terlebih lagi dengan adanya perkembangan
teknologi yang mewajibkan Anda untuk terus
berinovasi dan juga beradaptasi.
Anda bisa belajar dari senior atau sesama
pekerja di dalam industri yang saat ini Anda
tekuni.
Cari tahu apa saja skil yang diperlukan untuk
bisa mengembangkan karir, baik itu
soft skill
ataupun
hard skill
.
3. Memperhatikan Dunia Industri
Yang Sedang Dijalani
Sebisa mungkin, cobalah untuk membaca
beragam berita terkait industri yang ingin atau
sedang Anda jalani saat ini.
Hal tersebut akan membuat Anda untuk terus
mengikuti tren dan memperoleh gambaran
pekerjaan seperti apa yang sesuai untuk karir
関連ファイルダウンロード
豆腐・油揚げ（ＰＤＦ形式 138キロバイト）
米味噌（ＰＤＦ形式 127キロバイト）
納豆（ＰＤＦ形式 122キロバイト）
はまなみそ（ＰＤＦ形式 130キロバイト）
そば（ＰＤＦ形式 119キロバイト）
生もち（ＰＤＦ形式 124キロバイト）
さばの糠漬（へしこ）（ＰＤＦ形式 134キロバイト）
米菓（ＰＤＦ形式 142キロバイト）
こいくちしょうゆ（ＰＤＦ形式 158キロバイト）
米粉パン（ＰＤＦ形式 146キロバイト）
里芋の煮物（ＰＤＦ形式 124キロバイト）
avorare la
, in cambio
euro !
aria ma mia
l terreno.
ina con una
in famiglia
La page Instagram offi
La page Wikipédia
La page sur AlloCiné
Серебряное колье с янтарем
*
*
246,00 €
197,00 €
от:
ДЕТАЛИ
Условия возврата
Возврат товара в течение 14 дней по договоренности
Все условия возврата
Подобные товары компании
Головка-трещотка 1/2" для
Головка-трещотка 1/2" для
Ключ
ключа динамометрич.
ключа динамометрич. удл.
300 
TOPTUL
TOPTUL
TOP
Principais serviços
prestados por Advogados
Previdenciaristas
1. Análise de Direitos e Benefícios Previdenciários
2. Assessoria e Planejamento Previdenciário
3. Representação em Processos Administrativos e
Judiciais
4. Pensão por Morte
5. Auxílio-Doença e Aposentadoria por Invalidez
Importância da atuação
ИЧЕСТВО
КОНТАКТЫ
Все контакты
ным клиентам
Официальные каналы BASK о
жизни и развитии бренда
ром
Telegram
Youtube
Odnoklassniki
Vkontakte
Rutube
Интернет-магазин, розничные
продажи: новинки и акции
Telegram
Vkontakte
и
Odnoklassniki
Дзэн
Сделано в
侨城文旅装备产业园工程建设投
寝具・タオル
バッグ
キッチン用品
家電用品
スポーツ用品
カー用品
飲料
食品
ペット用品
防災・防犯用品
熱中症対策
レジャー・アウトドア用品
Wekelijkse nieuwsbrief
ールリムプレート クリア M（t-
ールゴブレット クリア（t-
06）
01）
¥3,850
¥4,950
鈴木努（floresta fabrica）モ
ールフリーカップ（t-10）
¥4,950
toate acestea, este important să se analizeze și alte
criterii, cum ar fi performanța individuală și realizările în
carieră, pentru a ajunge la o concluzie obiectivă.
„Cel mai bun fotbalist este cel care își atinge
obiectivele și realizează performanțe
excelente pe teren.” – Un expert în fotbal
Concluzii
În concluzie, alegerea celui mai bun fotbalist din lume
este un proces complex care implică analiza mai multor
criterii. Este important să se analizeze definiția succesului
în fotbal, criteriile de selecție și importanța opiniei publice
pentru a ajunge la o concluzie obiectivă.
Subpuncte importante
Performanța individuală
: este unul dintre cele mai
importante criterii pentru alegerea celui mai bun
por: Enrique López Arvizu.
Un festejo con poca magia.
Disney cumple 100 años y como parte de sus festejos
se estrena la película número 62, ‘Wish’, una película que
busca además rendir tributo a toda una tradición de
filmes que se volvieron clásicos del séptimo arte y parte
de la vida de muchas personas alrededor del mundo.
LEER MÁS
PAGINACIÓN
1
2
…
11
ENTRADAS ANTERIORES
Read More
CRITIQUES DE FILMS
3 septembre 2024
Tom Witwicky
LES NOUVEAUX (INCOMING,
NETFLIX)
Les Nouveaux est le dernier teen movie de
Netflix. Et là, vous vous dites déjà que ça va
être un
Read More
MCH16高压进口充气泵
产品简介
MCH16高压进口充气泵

◇ ◇ ◇

Word for word, copy out all the data given above.

__WRITTEN ANSWER__
terlebih lagi dengan adanya perkembangan
teknologi yang mewajibkan Anda untuk terus
berinovasi dan juga beradaptasi.
Anda bisa belajar dari senior atau sesama
pekerja di dalam industri yang saat ini Anda
tekuni.
Cari tahu apa saja skil yang diperlukan untuk
bisa mengembangkan karir, baik itu
soft skill
ataupun
hard skill
.
3. Memperhatikan Dunia Industri
Yang Sedang Dijalani
Sebisa mungkin, cobalah untuk membaca
beragam berita terkait industri yang ingin atau
sedang Anda jalani saat ini.
Hal tersebut akan membuat Anda untuk terus
mengikuti tren dan memperoleh gambaran
pekerjaan seperti apa yang sesuai untuk karir
関連ファイルダウンロード
豆腐・油揚げ（ＰＤＦ形式 138キロバイト）
米味噌（ＰＤＦ形式 127キロバイト）
納豆（ＰＤＦ形式 122キロバイト）
はまなみそ（ＰＤＦ形式 130キロバイト）
そば（ＰＤＦ形式 119キロバイト）
生もち（ＰＤＦ形式 124キロバイト）
さばの糠漬（へしこ）（ＰＤＦ形式 134キロバイト）
米菓（ＰＤＦ形式 142キロバイト）
こいくちしょうゆ（ＰＤＦ形式 158キロバイト）
米粉パン（ＰＤＦ形式 146キロバイト）
里芋の煮物（ＰＤＦ形式 124キロバイト）
avorare la
, in cambio
euro !
aria ma mia
l terreno.
ina con una
in famiglia
La page Instagram offi
La page Wikipédia
La page sur AlloCiné
Серебряное колье с янтарем
*
*
246,00 €
197,00 €
от:
ДЕТАЛИ
Условия возврата
Возврат товара в течение 14 дней по договоренности
Все условия возврата
Подобные товары компании
Головка-трещотка 1/2" для
Головка-трещотка 1/2" для
Ключ
ключа динамометрич.
ключа динамометрич. удл.
300 
TOPTUL
TOPTUL
TOP
Principais serviços
prestados por Advogados
Previdenciaristas
1. Análise de Direitos e Benefícios Previdenciários
2. Assessoria e Planejamento Previdenciário
3. Representação em Processos Administrativos e
Judiciais
4. Pensão por Morte
5. Auxílio-Doença e Aposentadoria por Invalidez
Importância da atuação
ИЧЕСТВО
КОНТАКТЫ
Все контакты
ным клиентам
Официальные каналы BASK о
жизни и развитии бренда
ром
Telegram
Youtube
Odnoklassniki
Vkontakte
Rutube
Интернет-магазин, розничные
продажи: новинки и акции
Telegram
Vkontakte
и
Odnoklassniki
Дзэн
Сделано в
侨城文旅装备产业园工程建设投
寝具・タオル
バッグ
キッチン用品
家電用品
スポーツ用品
カー用品
飲料
食品
ペット用品
防災・防犯用品
熱中症対策
レジャー・アウトドア用品
Wekelijkse nieuwsbrief
ールリムプレート クリア M（t-
ールゴブレット クリア（t-
06）
01）
¥3,850
¥4,950
鈴木努（floresta fabrica）モ
ールフリーカップ（t-10）
¥4,950
toate acestea, este important să se analizeze și alte
criterii, cum ar fi performanța individuală și realizările în
carieră, pentru a ajunge la o concluzie obiectivă.
„Cel mai bun fotbalist este cel care își atinge
obiectivele și realizează performanțe
excelente pe teren.” – Un expert în fotbal
Concluzii
În concluzie, alegerea celui mai bun fotbalist din lume
este un proces complex care implică analiza mai multor
criterii. Este important să se analizeze definiția succesului
în fotbal, criteriile de selecție și importanța opiniei publice
pentru a ajunge la o concluzie obiectivă.
Subpuncte importante
Performanța individuală
: este unul dintre cele mai
importante criterii pentru alegerea celui mai bun
por: Enrique López Arvizu.
Un festejo con poca magia.
Disney cumple 100 años y como parte de sus festejos
se estrena la película número 62, ‘Wish’, una película que
busca además rendir tributo a toda una tradición de
filmes que se volvieron clásicos del séptimo arte y parte
de la vida de muchas personas alrededor del mundo.
LEER MÁS
PAGINACIÓN
1
2
…
11
ENTRADAS ANTERIORES
Read More
CRITIQUES DE FILMS
3 septembre 2024
Tom Witwicky
LES NOUVEAUX (INCOMING,
NETFLIX)
Les Nouveaux est le dernier teen movie de
Netflix. Et là, vous vous dites déjà que ça va
être un
Read More
MCH16高压进口充气泵
产品简介
MCH16高压进口充气泵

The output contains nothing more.